Family launches fundraiser to bring home UA student paralyzed in Spain
Jun 11, 2018, 2:54 PM | Updated: Jun 21, 2018, 2:16 pm
(GoFundMe.com Photo)
PHOENIX — An Arizona college student vacationing in Spain went to sleep feeling ill and woke up paralyzed and fighting for her life. Her family members have turned to social media to help get her home.
University of Arizona honors college student Kara Dunn suddenly became sick on June 5. She was suffering from the effects of Guillan-Barre syndrome, a rare autoimmune disorder that batters the peripheral nervous system.
The Horizon Honors High School Phoenix graduate also came down with pneumonia and was put on ventilator. She was taken off the ventilator Monday afternoon.
Her brother, Ryan Dunn, a medical student who was with her in Spain, set up a GoFundMe page to raise the money to bring her home safely via air evacuation. Insurance would cover most of her treatment, leaving the family scrambling to cover transportation and physical therapy, among other related expenses.

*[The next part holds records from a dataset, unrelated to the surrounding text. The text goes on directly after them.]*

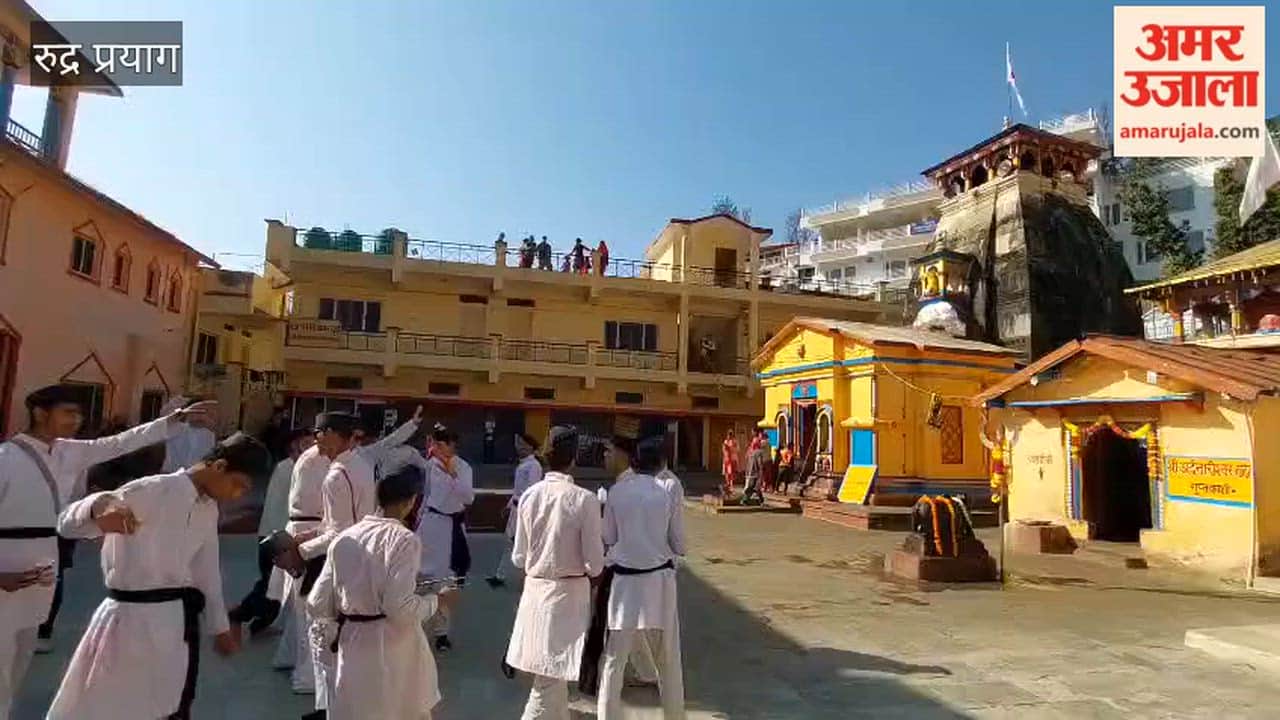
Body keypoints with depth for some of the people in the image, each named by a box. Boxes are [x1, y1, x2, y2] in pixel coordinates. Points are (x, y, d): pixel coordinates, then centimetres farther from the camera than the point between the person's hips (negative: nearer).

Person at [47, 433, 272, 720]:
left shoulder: (209, 509, 6)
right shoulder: (151, 492, -16)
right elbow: (67, 523, -20)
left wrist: (219, 627, 20)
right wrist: (99, 507, -43)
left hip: (180, 622, 7)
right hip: (134, 619, -7)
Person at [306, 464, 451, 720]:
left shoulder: (343, 539, -2)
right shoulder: (404, 539, -17)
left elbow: (317, 605, 1)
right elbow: (401, 608, -21)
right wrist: (435, 600, -4)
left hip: (352, 647, 4)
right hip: (393, 651, -4)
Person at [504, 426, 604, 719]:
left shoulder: (528, 495, -5)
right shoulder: (584, 499, -17)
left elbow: (519, 558, 3)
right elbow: (595, 564, -14)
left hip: (535, 590, 5)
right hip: (569, 593, -5)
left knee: (552, 675, 23)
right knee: (550, 680, 6)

They’re trying to raise $50,000. The post went up Sunday and by early the next afternoon they had about $24,000.
Ryan Dunn wrote:
The onset of the disorder was very sudden. Just the night before, Kara started feeling ill and had tingling sensations in her hands and face. She decided to sleep it off but woke up the next morning unable to move. At the hospital, she was sedated and intubated for severe pneumonia, which further complicated her condition. …

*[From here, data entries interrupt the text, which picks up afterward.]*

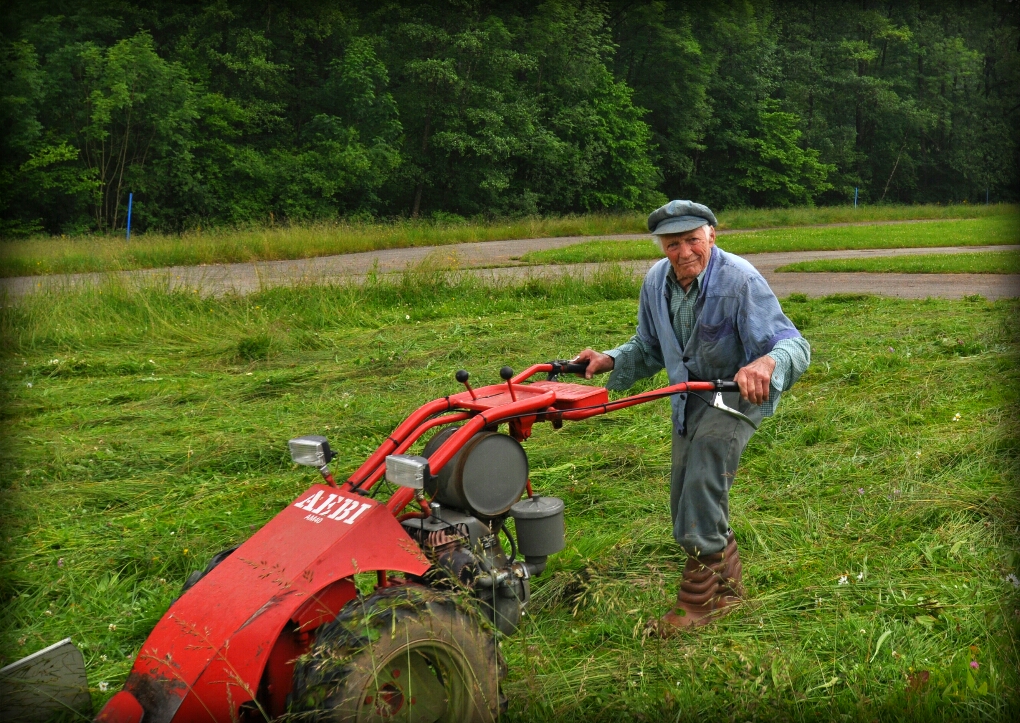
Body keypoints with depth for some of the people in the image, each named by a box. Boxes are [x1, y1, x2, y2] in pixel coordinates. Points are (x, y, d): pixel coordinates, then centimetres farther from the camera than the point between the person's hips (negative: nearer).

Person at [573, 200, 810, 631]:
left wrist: (766, 362, -58)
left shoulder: (739, 280, -28)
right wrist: (610, 361, -9)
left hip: (740, 391, -7)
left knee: (706, 464, -29)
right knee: (688, 505, 12)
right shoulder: (656, 281, -8)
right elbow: (649, 348, 9)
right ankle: (726, 585, 33)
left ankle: (701, 593, -19)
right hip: (689, 396, 7)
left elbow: (794, 344, -36)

All we want is for Kara to be able to come home and get the best treatment available so she can regain her strength.
Symptoms range from tingling and weakness in the legs to the same symptoms spreading to the arms and body to life-threatening paralysis, which can cause breathing to shut down.
“She’s made progress every day,” Sarah Schwyhart, a friend of Kara Dunn’s, told Tucson News Now.
Kara Dunn recently completed her sophomore year and was on track to graduate in 2020.
She graduated high school in 2016, earning a Flinn scholarship, of which only about 20 are awarded to undergraduate students who attend one of the state’s three public universities.